How can one define a complex concept such as ikigai? Ikigai is a term that originated from Japan, but this concept of having one's reason for being is something that is experienced by other cultures as well. For a researcher like Dr. Yasuhiro Kotera, he finds it more interesting to study ikigai in the context of different cultures. Applying this concept to other cultures made him learn and explore more about it.
Nick: I want to ask, is the complexity of ikigai, this complex concept hard to define, and then it is culturally based. But it is this universal concept.
It seems like it's quite hard to validate or research because it goes back to this problem of how do you define it? How do you identify it? So is that a challenge or frustration for you as a researcher?
Yasuhiro: I think that makes me more interested. I often explore this difference in culture, and I've been fascinated with it. I can see the potential in ikigai research as well, that kind of differences.
Exploring those differences, for me, helps to understand people's different thinking. Especially now, being Japanese living in the UK, for example, knowing this cultural difference helps.
It was the same when I was in the States, understanding Californian culture really helped me to have a good relationship with friends in California.
I think finding that is very helpful because often, yes, there are similarities but also differences as well as how they have been told what's good, what's bad, and how it's been told, but in different contexts, it can be different, but we don't see other people's life.
We only meet people at one point in life. Of course, conversations don't form as one predicts. Recently, what interested me is that.. so my wife is Dutch and I enjoy our cultural differences as well.
Then talking to her and her mother "weed grows." So in the Dutch language that means, although I think that applies to some other Western contexts as well, that means bad people are always there or you know bad things really grow.

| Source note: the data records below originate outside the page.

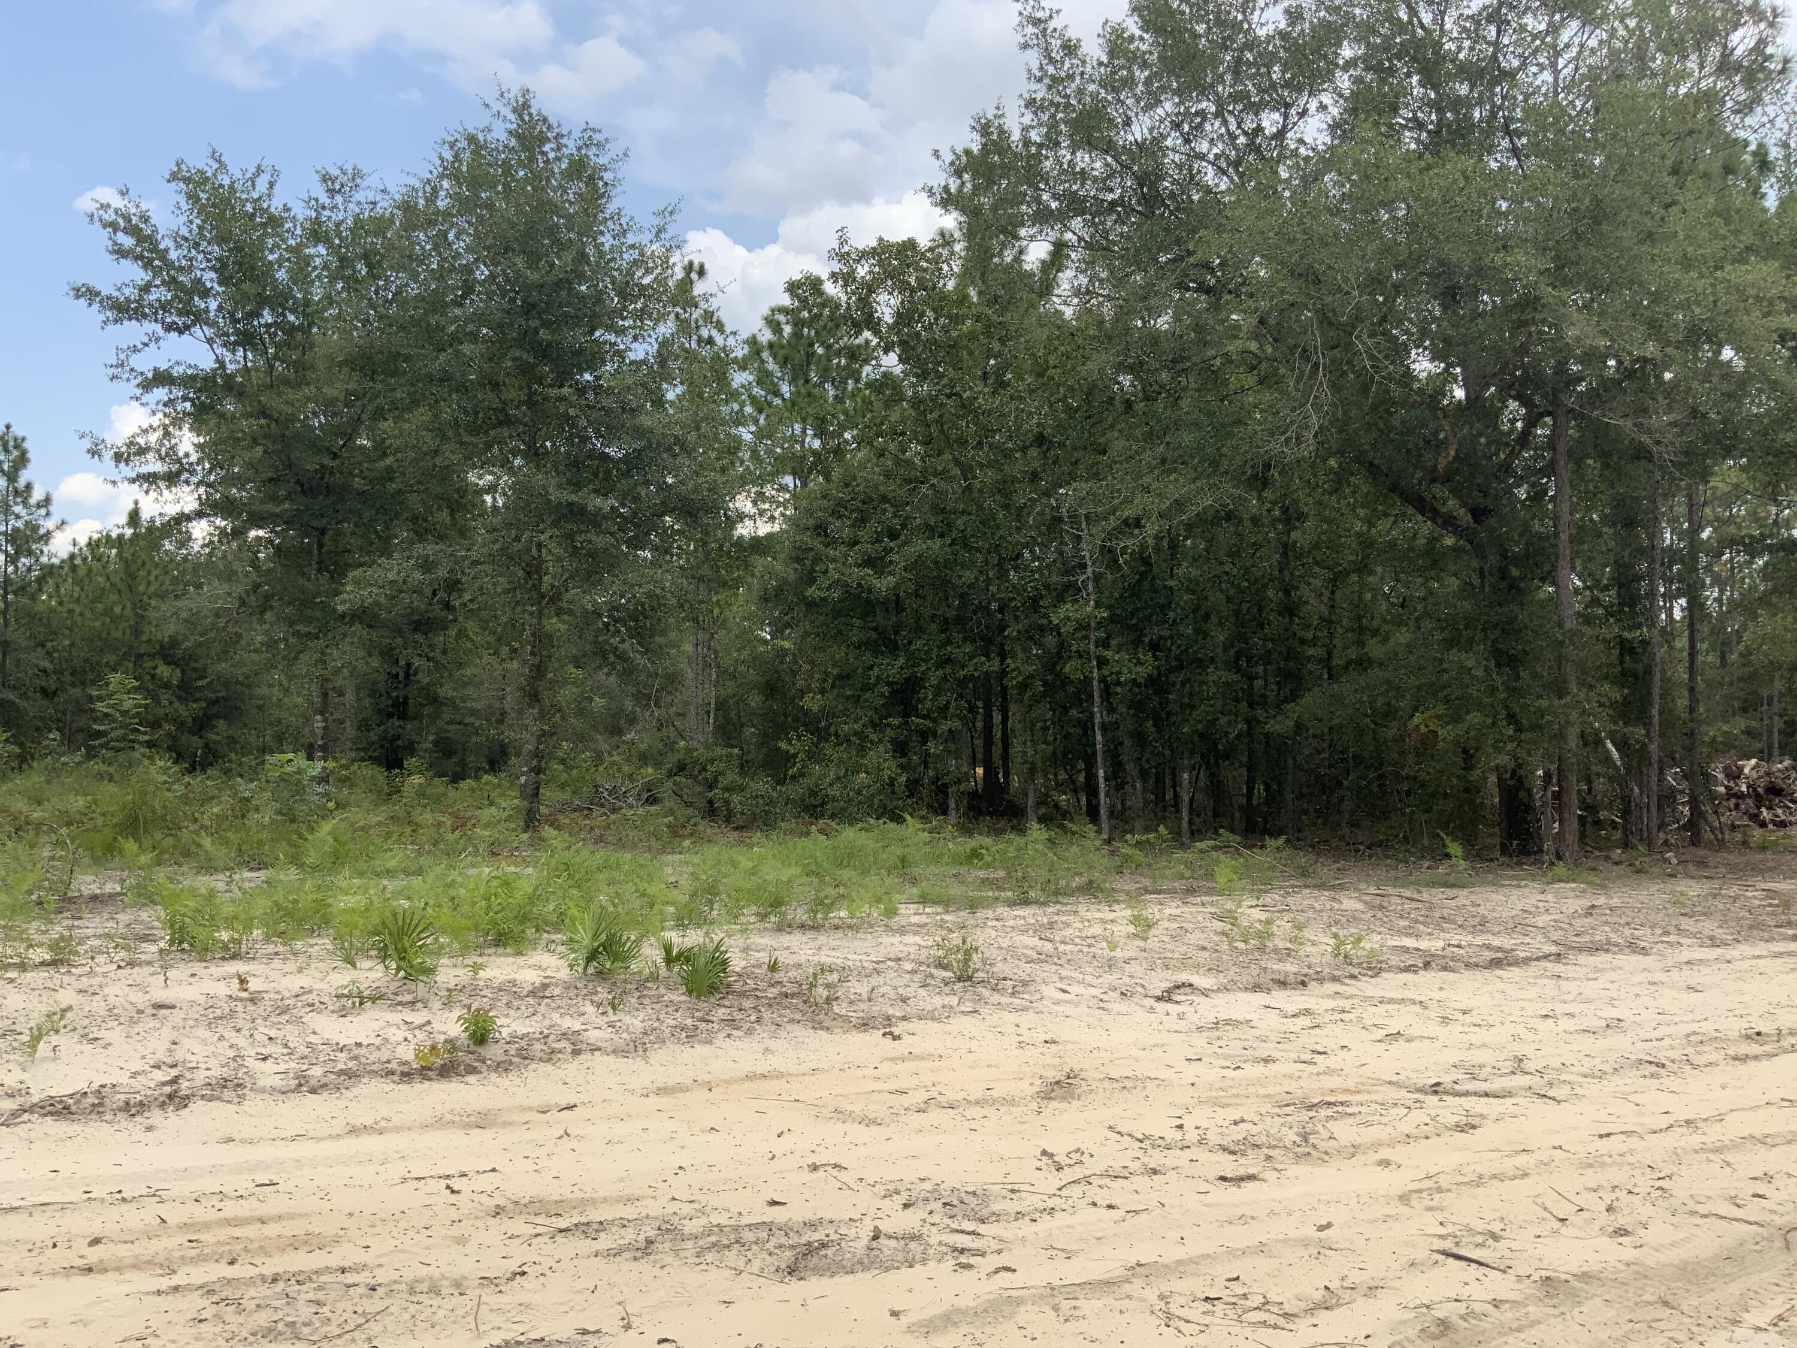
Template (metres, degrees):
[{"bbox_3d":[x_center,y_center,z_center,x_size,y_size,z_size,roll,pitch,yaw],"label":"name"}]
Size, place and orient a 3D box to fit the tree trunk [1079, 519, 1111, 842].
[{"bbox_3d":[2.820,0.091,21.600,0.400,4.630,0.300,0,-2,0],"label":"tree trunk"}]

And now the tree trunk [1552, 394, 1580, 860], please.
[{"bbox_3d":[8.292,-0.584,18.700,0.340,5.790,0.320,0,-2,0],"label":"tree trunk"}]

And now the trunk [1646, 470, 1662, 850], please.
[{"bbox_3d":[11.512,-0.231,22.924,0.170,5.806,0.170,2,-3,0],"label":"trunk"}]

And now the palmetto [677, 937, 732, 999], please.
[{"bbox_3d":[-1.162,1.758,9.000,0.330,0.360,0.320,0,-2,0],"label":"palmetto"}]

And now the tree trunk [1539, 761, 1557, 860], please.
[{"bbox_3d":[8.066,1.692,18.700,0.190,1.240,0.180,0,-2,0],"label":"tree trunk"}]

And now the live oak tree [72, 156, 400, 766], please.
[{"bbox_3d":[-12.532,-3.774,28.500,6.400,12.090,6.200,0,-2,0],"label":"live oak tree"}]

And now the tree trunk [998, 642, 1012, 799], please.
[{"bbox_3d":[2.062,0.875,28.991,0.170,3.028,0.170,-1,-3,0],"label":"tree trunk"}]

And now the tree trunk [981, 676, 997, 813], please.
[{"bbox_3d":[1.624,1.259,27.000,0.280,2.440,0.260,0,-2,0],"label":"tree trunk"}]

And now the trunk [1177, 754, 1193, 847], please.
[{"bbox_3d":[4.510,1.982,23.622,0.170,1.428,0.170,-1,-3,0],"label":"trunk"}]

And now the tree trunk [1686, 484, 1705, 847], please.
[{"bbox_3d":[12.376,-0.147,23.396,0.180,5.660,0.180,1,-3,0],"label":"tree trunk"}]

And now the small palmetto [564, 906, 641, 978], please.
[{"bbox_3d":[-2.036,1.843,10.348,0.530,0.489,0.450,0,-3,0],"label":"small palmetto"}]

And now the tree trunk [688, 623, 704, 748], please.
[{"bbox_3d":[-4.566,0.254,34.000,0.300,2.820,0.280,0,-2,0],"label":"tree trunk"}]

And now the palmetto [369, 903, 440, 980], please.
[{"bbox_3d":[-3.351,1.821,10.223,0.490,0.521,0.450,0,-3,0],"label":"palmetto"}]

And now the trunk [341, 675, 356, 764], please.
[{"bbox_3d":[-12.014,0.999,32.990,0.200,1.969,0.200,-1,-3,0],"label":"trunk"}]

But in the Japanese context, weed is kind of a symbol of resilience, and weed never gets, attention as much as flowers do. But weed, one by one, they easily grow -- it's symbol is very positive.
So in Japanese context, if you say, zassou, it means that you're tough, you're resilient, you thrive without any external reward kind of thing. So that's a good example of culture differences, like in this context, I was so confused, because the weed is something positive.

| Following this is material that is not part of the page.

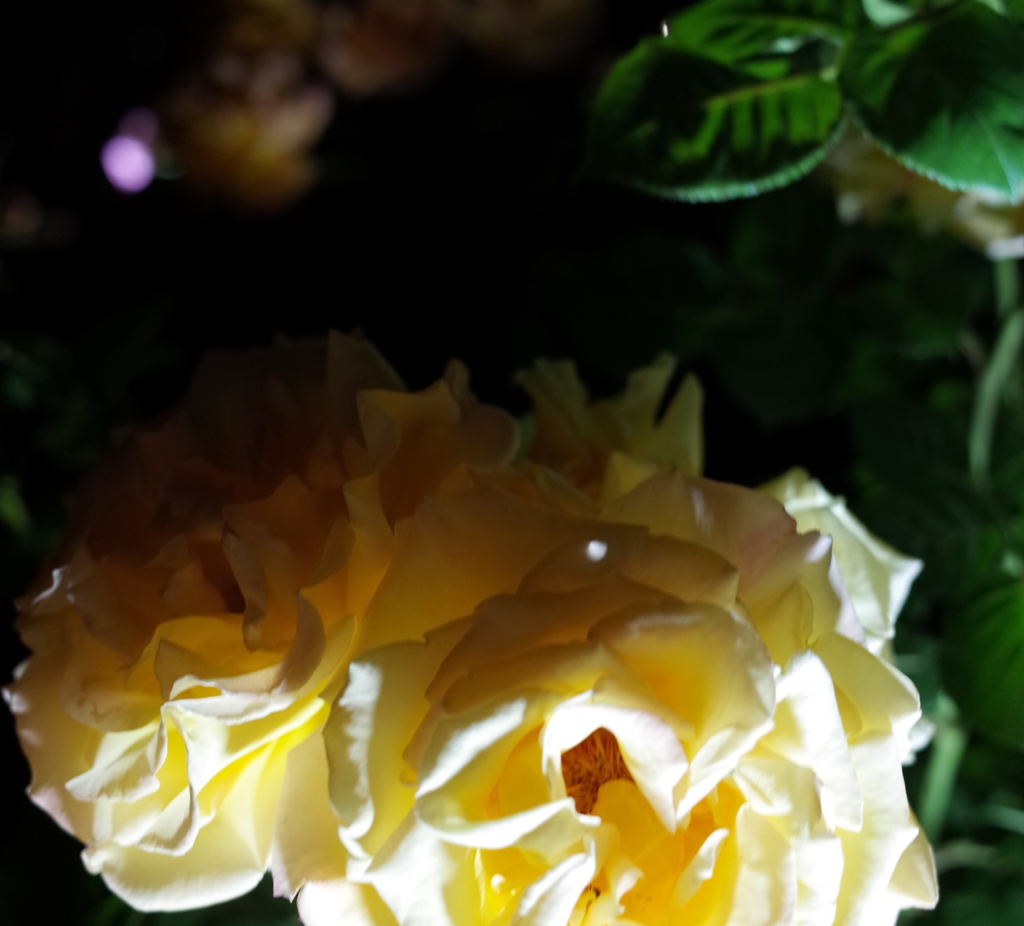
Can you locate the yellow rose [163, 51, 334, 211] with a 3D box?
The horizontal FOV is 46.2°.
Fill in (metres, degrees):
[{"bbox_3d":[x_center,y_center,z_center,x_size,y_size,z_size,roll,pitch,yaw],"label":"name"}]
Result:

Nick: That is the beauty of it, cultural differences. Obviously, for me, I lived in Japan for 10 years. So I think one of the most beneficial things you can do is to at least deeply understand one culture different to your own.

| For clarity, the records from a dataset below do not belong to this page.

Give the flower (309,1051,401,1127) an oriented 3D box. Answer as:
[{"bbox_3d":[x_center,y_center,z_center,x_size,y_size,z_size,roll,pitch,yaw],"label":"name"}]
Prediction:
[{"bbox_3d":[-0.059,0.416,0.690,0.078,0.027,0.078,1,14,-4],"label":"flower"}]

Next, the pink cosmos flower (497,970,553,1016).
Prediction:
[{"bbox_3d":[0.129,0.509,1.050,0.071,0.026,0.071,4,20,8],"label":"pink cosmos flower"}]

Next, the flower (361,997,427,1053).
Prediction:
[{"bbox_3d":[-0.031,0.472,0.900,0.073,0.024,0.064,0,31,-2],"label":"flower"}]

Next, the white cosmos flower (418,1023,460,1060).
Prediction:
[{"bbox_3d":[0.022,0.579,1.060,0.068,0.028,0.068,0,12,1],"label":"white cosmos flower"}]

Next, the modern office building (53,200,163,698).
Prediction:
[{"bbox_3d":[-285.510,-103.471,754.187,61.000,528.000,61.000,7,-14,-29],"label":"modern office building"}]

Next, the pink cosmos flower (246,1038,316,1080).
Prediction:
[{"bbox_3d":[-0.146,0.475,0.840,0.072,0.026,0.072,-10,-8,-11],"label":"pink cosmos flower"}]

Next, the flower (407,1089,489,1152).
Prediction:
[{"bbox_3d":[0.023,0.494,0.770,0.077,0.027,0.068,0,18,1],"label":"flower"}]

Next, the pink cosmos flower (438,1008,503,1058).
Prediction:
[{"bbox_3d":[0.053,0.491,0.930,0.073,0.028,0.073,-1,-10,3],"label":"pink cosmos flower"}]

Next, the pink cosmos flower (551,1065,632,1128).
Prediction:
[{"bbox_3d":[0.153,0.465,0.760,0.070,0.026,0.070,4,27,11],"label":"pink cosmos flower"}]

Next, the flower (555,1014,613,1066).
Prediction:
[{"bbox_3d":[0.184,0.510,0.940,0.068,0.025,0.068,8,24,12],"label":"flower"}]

Probably one that's very different, and it's life-changing. Look, here I am. No, I'm not Japanese, and I've got this podcast and now I have a business related to ikigai. So Japan has given me so much it's given me some of my best friendships; it's given me a wonderful, beautiful wife. It's changed my life.
So I think you're right, you learn so much. This idea of a weed has this positive angle of resilience and weeds don't need special attention. They don't need to look beautiful.
That's a great sort of metaphor of how we can approach our own life so that we can persist and be resilient.